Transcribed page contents
━━━━━━

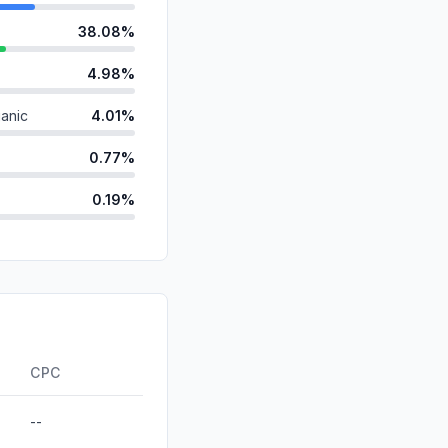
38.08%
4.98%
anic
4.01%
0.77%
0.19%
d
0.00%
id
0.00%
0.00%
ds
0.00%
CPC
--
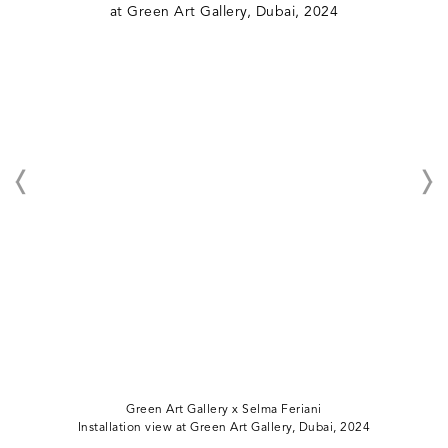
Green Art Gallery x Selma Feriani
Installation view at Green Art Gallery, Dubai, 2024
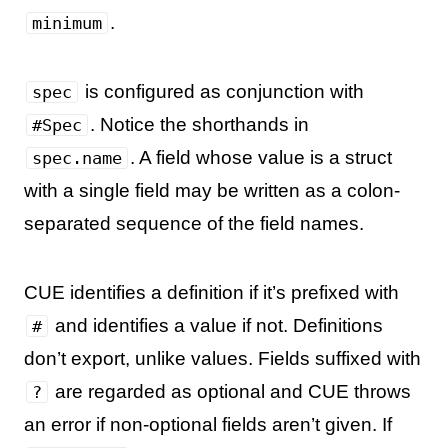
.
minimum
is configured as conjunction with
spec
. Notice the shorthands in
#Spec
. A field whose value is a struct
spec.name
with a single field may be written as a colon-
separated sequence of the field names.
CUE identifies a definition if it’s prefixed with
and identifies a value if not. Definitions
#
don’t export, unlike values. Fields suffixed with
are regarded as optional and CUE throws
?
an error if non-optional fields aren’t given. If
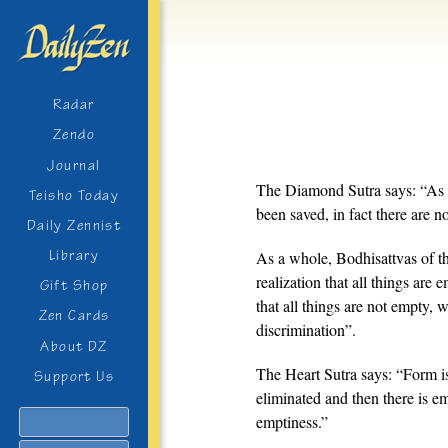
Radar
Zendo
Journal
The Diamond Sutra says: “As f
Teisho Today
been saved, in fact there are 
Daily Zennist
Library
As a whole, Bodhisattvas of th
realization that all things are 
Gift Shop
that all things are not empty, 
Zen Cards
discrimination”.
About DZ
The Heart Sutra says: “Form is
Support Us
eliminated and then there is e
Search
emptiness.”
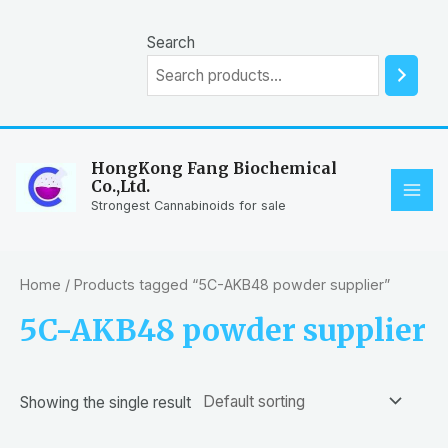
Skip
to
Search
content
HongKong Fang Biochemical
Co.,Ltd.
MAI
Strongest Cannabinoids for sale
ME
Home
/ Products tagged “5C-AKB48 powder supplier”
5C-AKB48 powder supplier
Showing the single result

━━━━━━

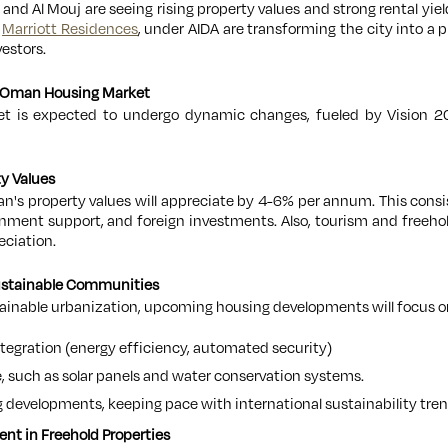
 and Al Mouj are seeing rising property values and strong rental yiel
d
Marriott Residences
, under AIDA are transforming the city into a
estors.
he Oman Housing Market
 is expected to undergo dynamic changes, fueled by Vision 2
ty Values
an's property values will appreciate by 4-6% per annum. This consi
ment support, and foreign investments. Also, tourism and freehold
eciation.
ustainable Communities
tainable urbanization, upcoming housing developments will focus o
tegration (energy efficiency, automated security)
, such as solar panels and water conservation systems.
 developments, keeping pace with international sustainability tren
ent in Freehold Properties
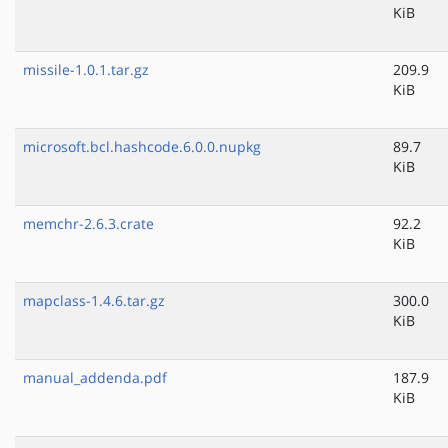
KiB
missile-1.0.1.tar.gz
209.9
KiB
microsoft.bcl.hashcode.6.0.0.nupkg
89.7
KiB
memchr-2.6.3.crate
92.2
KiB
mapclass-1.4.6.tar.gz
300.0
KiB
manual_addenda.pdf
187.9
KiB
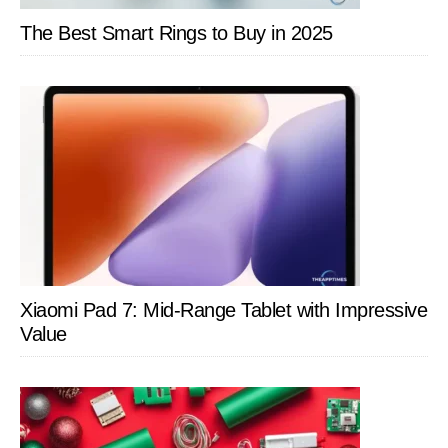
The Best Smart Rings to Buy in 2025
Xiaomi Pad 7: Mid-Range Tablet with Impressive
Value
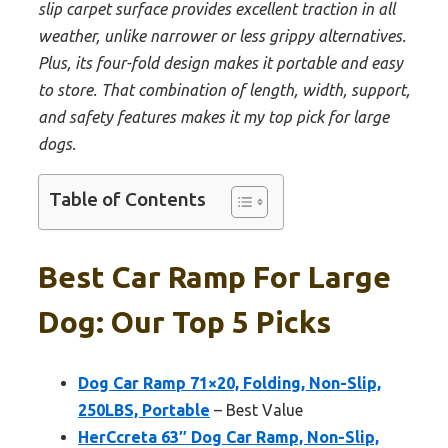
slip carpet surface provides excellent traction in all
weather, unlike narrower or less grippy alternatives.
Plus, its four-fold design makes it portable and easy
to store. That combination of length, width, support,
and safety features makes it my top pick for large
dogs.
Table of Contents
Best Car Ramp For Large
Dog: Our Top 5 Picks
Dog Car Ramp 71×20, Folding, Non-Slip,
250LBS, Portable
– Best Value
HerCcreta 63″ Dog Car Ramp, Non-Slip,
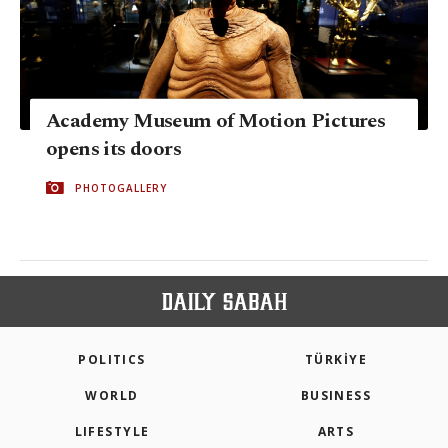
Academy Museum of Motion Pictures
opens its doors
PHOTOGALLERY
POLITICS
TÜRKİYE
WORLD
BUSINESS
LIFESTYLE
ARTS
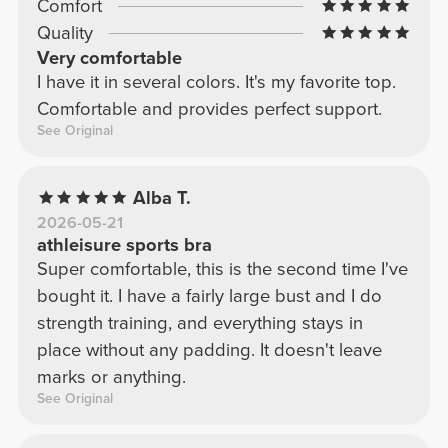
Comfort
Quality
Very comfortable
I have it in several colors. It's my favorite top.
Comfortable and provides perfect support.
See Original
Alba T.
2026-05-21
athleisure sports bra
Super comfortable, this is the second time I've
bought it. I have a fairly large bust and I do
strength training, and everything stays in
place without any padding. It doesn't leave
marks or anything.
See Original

━━━━━━

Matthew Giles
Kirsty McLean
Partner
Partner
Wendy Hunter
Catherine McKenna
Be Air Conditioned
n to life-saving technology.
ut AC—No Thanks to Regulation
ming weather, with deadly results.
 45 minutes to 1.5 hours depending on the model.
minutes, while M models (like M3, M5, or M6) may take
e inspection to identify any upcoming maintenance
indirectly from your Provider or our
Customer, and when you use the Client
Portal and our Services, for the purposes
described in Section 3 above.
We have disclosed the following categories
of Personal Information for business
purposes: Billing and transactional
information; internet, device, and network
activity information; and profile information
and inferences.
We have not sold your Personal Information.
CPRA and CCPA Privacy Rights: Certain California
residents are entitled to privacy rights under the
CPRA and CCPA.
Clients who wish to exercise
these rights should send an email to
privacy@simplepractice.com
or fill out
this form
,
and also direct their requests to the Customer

━━━━━━

◆ REQUEST: Gather each line in the entries above where the string "Green" is found.

◆ SOLUTION TO THIS PROBLEM:
Green Art Gallery x Selma Feriani
Installation view at Green Art Gallery, Dubai, 2024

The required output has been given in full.